As novas denúncias ampliaram a pressão internacional sobre o governo israelense. O chanceler italiano Antonio Tajani declarou que mantém conversas com os demais países da União Europeia para tentar aprovar sanções contra Ben-Gvir.

A discussão ocorre após o próprio ministro divulgar vídeos provocando os ativistas presos. Nas imagens, os participantes aparecem ajoelhados, com as mãos amarradas, enquanto Ben-Gvir ironiza os detidos e os chama de “apoiadores do terrorismo”.

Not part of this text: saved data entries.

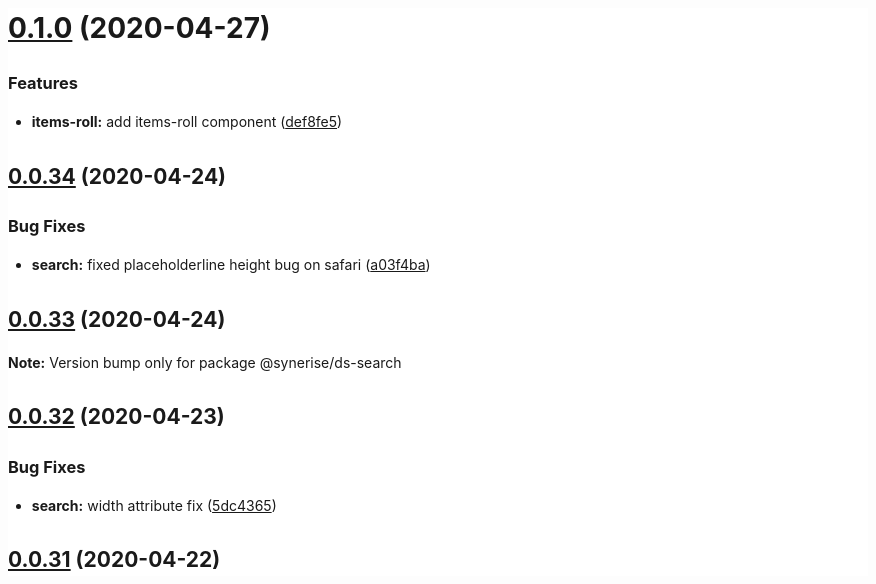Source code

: 

# [0.1.0](https://github.com/Synerise/synerise-design/compare/@synerise/ds-search@0.0.34...@synerise/ds-search@0.1.0) (2020-04-27)


### Features

* **items-roll:** add items-roll component ([def8fe5](https://github.com/Synerise/synerise-design/commit/def8fe576f893bf120fab89bad3397dba498838e))





## [0.0.34](https://github.com/Synerise/synerise-design/compare/@synerise/ds-search@0.0.33...@synerise/ds-search@0.0.34) (2020-04-24)


### Bug Fixes

* **search:** fixed placeholderline height bug on safari ([a03f4ba](https://github.com/Synerise/synerise-design/commit/a03f4ba5019f013067e1249339bf73c0ec25f03c))





## [0.0.33](https://github.com/Synerise/synerise-design/compare/@synerise/ds-search@0.0.32...@synerise/ds-search@0.0.33) (2020-04-24)

**Note:** Version bump only for package @synerise/ds-search





## [0.0.32](https://github.com/Synerise/synerise-design/compare/@synerise/ds-search@0.0.31...@synerise/ds-search@0.0.32) (2020-04-23)


### Bug Fixes

* **search:** width attribute fix ([5dc4365](https://github.com/Synerise/synerise-design/commit/5dc43659db2a4413afc1769f73d32a7e3d78e653))





## [0.0.31](https://github.com/Synerise/synerise-design/compare/@synerise/ds-search@0.0.30...@synerise/ds-search@0.0.31) (2020-04-22)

O desgaste internacional provocado pelas imagens levou integrantes do governo israelense e aliados de Tel Aviv a tentar conter a crise diplomática aberta pelo próprio Ben-Gvir. O episódio gerou críticas inclusive dentro do governo de Israel, numa tentativa de dissociar o país das cenas divulgadas pelo ministro. 

O primeiro-ministro e criminoso de guerra Benjamin Netanyahu afirmou, de forma cínica, que a postura do aliado “não está alinhada com os valores e normas de Israel”. 

Já o embaixador dos Estados Unidos em Israel, Mike Huckabee — aliado histórico da direita israelense e integrante do governo Trump — criticou Ben-Gvir após a divulgação das imagens, embora tenha defendido a interceptação da flotilha.

O Itamaraty já havia convocado a chefe da embaixada de Israel em Brasília para exigir explicações sobre o tratamento dado aos participantes da flotilha. Em nota, o governo brasileiro classificou como ilegais tanto a interceptação das embarcações em águas internacionais quanto a detenção dos ativistas.